David Irecki, chief technology officer for Asia Pacific and Japan at Boomi, said the lack of data readiness is holding back artificial intelligence (AI) success in the Philippines.
“Confidence is just the beginning. Many organizations still struggle to define and execute their AI strategy, often hindered by a lack of data readiness,” Irecki said in an email to Manila Standard.
Boomi is a global software as a service (SaaS) company with more than 23,000 global customers and a worldwide network of 800 partners. As CTO, David leads the region’s efforts in advocating the future of AI in business with intelligent integration and automation.
According to PwC’s 2025 Global CEO Survey, 75 percent of Philippine chief executives trust AI in their core processes, and 88 percent expect AI to be embedded in their business processes and workflows over the next three years.
Key challenges include data that are siloed, inconsistent or lack the integrity to fuel AI initiatives. Boomi’s “Data Readiness for AI” report supports this, with 45 percent of global leaders admitting they still struggle with data quality despite its critical importance for AI outcomes, said Irecki.
He said that in building a smarter and more connected strategy, organizations should focus on two important things. These include ensuring that high quality, trusted data is fed into AI models to drive relevant and accurate outcomes and enabling seamless data flow or “data liquidity” by connecting systems so the right data reaches the right place at the right time.
“Without these core foundations, AI initiatives risk falling short,” he said.
“Ultimately, success in AI depends heavily on the quality of the data. That’s where having the right partners, like Boomi, becomes invaluable. We help organizations build an AI-ready foundation so they can create, scale, and govern their AI initiatives on trusted data,” he said.
Irecki said one of the most critical missteps companies make when deploying AI is failing to address foundational issues like disconnected systems, poor data quality and weak governance. Often, these challenges are tackled reactively rather than proactively, he said.
Organizational data is often scattered across disparate platforms — legacy infrastructure, cloud services and siloed business units. This fragmented environment prevents teams from accessing the real-time, unified data needed to effectively power AI, often resulting in AI models being trained on unreliable and incomplete information, he said.
“As the saying goes, AI is only as smart as the data it learns from. No matter how advanced an AI model may be, its output will be flawed if the underlying data is inaccurate, outdated or inconsistent,” Irecki said.
He said another common pitfall is when companies overlook governance until AI deployments have grown significantly. However, it is crucial not to wait until you have thousands of AI agents before putting governance tools in place, he said.
Without first getting governance right, prioritizing data quality and enabling data liquidity before deploying AI, your initiatives risk becoming a liability instead of a competitive edge, said Irecki.

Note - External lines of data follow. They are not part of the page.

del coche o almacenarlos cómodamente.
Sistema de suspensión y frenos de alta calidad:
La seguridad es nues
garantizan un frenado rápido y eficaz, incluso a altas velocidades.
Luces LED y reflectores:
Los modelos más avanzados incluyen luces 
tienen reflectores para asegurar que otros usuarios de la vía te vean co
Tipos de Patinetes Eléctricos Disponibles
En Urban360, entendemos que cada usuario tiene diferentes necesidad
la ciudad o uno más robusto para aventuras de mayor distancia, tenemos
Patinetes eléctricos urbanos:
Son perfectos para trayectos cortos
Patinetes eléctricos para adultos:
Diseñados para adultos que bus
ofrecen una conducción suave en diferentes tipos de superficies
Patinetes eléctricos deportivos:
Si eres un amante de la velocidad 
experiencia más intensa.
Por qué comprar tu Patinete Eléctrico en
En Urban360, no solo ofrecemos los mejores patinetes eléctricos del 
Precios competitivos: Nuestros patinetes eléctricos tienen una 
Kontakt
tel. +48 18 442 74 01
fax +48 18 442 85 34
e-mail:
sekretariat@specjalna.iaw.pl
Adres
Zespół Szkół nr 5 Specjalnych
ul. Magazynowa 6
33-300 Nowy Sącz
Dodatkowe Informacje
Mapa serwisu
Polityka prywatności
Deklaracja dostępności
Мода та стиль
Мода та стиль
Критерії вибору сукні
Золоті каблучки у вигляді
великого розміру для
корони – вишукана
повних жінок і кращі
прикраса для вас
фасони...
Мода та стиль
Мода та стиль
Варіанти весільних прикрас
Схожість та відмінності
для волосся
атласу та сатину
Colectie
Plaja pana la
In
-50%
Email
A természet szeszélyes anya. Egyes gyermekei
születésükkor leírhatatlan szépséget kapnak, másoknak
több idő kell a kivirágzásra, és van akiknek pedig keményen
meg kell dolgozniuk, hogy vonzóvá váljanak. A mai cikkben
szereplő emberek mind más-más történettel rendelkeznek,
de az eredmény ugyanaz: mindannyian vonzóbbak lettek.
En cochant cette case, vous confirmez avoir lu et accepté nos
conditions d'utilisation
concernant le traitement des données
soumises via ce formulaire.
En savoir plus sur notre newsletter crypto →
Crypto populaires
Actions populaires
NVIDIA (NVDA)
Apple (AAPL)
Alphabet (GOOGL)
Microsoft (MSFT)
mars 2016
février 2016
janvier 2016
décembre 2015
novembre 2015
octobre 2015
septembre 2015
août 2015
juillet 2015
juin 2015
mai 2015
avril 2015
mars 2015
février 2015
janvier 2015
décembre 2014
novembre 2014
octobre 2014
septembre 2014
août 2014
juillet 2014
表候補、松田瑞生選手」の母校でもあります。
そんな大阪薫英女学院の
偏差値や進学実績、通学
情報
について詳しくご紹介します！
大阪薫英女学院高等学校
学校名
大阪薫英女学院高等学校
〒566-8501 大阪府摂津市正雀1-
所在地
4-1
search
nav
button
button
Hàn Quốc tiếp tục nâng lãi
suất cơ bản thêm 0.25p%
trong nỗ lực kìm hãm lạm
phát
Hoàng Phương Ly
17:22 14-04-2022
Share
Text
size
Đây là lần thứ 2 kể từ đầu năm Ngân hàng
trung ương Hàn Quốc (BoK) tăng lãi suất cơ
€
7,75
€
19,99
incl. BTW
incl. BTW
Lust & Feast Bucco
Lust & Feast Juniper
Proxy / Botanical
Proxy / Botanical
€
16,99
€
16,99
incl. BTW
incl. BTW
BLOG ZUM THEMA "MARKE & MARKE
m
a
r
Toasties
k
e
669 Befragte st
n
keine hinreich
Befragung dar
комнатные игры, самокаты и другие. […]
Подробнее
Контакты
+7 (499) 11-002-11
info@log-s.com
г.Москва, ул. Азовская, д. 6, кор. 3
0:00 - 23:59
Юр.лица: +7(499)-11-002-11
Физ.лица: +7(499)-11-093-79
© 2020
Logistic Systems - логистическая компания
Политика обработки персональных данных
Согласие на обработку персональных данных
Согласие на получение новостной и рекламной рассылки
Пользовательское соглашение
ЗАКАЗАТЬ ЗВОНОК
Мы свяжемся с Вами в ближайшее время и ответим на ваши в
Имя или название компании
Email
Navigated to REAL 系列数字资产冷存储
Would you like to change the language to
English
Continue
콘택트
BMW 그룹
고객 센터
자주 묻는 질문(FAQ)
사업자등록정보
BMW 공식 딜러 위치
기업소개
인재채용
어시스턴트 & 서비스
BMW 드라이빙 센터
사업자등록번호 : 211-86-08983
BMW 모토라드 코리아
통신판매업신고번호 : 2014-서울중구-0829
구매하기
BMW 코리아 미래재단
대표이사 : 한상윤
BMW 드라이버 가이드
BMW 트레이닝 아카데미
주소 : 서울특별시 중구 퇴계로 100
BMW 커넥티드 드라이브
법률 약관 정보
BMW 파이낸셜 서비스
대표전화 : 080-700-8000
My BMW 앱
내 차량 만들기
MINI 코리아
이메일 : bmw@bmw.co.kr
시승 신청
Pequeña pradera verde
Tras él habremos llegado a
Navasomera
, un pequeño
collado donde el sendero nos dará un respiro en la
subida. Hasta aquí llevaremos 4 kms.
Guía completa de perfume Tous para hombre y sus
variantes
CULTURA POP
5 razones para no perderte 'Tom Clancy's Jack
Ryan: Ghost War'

He said application programming interfaces (APIs) are essential for successful AI-driven transformation. They serve as the connective tissue between AI agents and enterprise systems, enabling seamless data flow and process automation.
According to IDC, about 70 percent of APAC organizations expect agentic AI to disrupt business models within the next 18 months. These autonomous AI tools can reason, decide and adapt without human intervention.
As companies adopt agentic AI to boost operational efficiency, enhance customer engagement and support better decision-making, they would need to connect their AI agents to a broad array of systems and data sources. This is where APIs become indispensable, said Irecki.
He said, however, not all APIs are designed for AI use cases. As teams create new APIs to support diverse AI needs, they often contribute to “API sprawl,” a growing number of APIs that are hard to manage and govern. The complexity increases the risk of cybersecurity vulnerabilities and compliance issues, he said.
“Beyond ensuring that the data powering AI agents is accurate and high quality, Boomi also helps organizations conquer API chaos that comes with AI-driven transformations. With a solid data foundation and the right API management strategy, businesses are well-equipped to unlock the full potential of their AI investments,” he said.